The Very Smart People have proclaimed that the Democratic Party is about to reclaim control of the Maine House of Representatives. This November, according to the VSP, the Democrats, revived and repositioned after their inexplicable defeat in 2010, will rout the Tea-Party wackos and LePage Luddites who helped Republicans gain their first majority in that chamber since whenever it was that humans didn’t evolve from apes.

In theory, this reversion to Dem domination makes sense. The GOP, which currently holds a 78-72-1 edge in the House, won at least a dozen seats in the last election in districts that normally lean to the left. Those won’t be easy to defend, particularly since the elephant party will have to focus its resources on retaining its state Senate majority (20-14-1), leaving little cash to pump into marginal House races. Add to that the big turnout expected in a presidential year, the unpopularity of the Republican governor and the possibility of another same-sex marriage referendum, and there are ample reasons to conclude Maine will again be turning blue.

Of course, that color change could also result from obstructed air passages due to choking.

If somebody performed a political Heimlich maneuver on those gagging voters, what might pop out of their esophagi and plop wetly on the floor are some of the Democrats’ less astute activities. These missteps could hand the GOP the issues they’ll need to mitigate the impact of the loathsome loogies that have regularly spewed from the mouths of Gov. Paul LePage and Republican state chairman Charlie Webster.
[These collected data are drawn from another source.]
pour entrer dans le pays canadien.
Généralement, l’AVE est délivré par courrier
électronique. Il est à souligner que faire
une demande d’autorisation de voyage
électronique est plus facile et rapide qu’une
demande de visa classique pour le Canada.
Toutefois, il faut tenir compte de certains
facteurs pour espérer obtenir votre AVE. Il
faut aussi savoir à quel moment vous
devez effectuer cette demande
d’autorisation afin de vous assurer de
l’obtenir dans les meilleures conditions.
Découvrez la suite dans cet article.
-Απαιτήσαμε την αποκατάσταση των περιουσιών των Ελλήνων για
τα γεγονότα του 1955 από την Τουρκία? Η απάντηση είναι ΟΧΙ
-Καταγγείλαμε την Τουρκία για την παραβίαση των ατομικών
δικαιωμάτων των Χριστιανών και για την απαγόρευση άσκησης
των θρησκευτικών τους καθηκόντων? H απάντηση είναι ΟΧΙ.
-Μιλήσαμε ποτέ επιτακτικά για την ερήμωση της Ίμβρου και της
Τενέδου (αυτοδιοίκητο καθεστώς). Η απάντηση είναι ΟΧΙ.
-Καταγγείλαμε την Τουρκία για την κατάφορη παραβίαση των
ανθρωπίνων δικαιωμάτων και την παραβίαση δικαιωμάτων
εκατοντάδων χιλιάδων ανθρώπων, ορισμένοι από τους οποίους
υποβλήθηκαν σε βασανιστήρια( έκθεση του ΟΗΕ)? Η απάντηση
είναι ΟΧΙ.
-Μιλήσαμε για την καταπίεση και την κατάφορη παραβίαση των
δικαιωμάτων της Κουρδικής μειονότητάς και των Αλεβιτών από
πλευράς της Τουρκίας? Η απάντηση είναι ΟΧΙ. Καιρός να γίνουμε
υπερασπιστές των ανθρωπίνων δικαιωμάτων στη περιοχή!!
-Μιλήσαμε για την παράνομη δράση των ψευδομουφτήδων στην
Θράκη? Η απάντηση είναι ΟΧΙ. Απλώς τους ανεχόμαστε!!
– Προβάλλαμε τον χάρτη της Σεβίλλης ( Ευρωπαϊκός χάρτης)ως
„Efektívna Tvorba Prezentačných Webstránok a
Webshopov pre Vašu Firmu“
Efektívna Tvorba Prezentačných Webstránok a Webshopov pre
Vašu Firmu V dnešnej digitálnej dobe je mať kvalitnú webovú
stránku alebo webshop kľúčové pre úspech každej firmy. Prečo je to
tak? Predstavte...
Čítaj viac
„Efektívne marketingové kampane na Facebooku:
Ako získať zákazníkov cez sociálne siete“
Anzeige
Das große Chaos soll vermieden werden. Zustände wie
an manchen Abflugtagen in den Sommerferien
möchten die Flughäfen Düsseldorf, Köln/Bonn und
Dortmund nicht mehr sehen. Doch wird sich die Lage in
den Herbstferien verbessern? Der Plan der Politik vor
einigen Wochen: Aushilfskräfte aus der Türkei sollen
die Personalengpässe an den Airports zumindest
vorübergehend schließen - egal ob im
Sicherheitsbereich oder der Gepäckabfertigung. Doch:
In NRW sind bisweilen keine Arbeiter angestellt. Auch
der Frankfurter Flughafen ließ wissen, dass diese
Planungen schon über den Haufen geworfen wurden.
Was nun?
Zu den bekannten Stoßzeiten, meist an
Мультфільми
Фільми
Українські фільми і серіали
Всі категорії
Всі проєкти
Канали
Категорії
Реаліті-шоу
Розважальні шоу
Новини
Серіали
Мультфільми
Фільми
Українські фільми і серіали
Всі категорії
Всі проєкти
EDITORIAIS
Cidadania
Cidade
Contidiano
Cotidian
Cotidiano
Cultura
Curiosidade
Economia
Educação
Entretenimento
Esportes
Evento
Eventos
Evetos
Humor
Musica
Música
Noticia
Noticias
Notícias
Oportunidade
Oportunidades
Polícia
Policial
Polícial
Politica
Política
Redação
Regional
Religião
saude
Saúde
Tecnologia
Here’s what the donkey party has barfed up:

Democrats support deadbeats. Democratic state Rep. Seth Berry of Bowdoinham told the Capitol News Service that he thinks it’s fine for the state to send rent-relief checks to people who aren’t actually paying their rents. Berry opposes a proposal by GOP state Sen. Debra Plowman of Hampden that would deny circuit-breaker rent-relief payments to tenants who owe their landlords back rent. Asked to justify his negative stand, Berry said that rather than messing with misplaced welfare checks for renters, the state should repeal tax breaks for business that allow some companies to be reimbursed twice for property taxes they didn’t pay to begin with. Berry didn’t explain why Democrats’ failed to eliminate this loophole when they were in power or why his party approved it in the first place.

Cynthia Dill. “Am I crazy?” the Democratic state senator from Cape Elizabeth asked in a Jan. 1 blog posting announcing that she’s considering a run for the U. S. Senate. I assume that’s a rhetorical question. Dill has earned a reputation for ditzy stunts (bragging in 2010 about gaming the public-campaign-financing system to buy herself a new computer, while also taking credit for not bothering to knock on a single door during that campaign), questionable assertions (“No one seriously disputes that [Roxanne Quimby’s plan for a 70,000 acre national park in northern Maine] could boost the Millinocket area’s economy”) and foolish falsehoods (“It’s 2011 and there is not a single female political commentator employed by the so-called ‘liberal media’ in Maine”). Allowing Dill to divert the public’s attention from the Democrats’ real message could cost the party votes like, um, crazy.

Paul Violette. The former executive director of the Maine Turnpike Authority (and a former Democratic state senator) has settled a civil suit by paying back some of the more than $400,000 he took from his ex-employer, but he still faces possible criminal charges. An indictment and trial would likely dredge up dirt on how prominent Democrats, who ran the authority for decades, not only failed to properly monitor Violette, but also indulged in extravagant travel and dining at the pike’s expense. If, by some coincidence, this occurs just as campaigns are heating up, it can’t help but boost the GOP’s credibility.

Dale McCormick. Republicans portray the executive sdirector of the Maine State Housing Authority (and darling of the ultra-liberal wing of the Democratic Party) as being responsible for another turnpike-style scandal. That isn’t true, but the agency has been exposed as a bureaucracy with skewed priorities. It spends exorbitant amounts on low-income housing units in the name of historic preservation. Its alternative energy efforts have squandered money. Its housing inspections are sometimes lax. It hands out grants for theater programs, but is short of cash for heating aid. And it responds to criticism with an arrogance that would do the Violette-era turnpike authority proud. The GOP will step up efforts to oust McCormick, and the more she resists, the more she’ll be portrayed as a symbol of the Dem’s decadence.

The Very Smart People will be quick to dismiss the impact these issues could have on control of the state House.

The Smart Enough To Get By People might not be so hasty.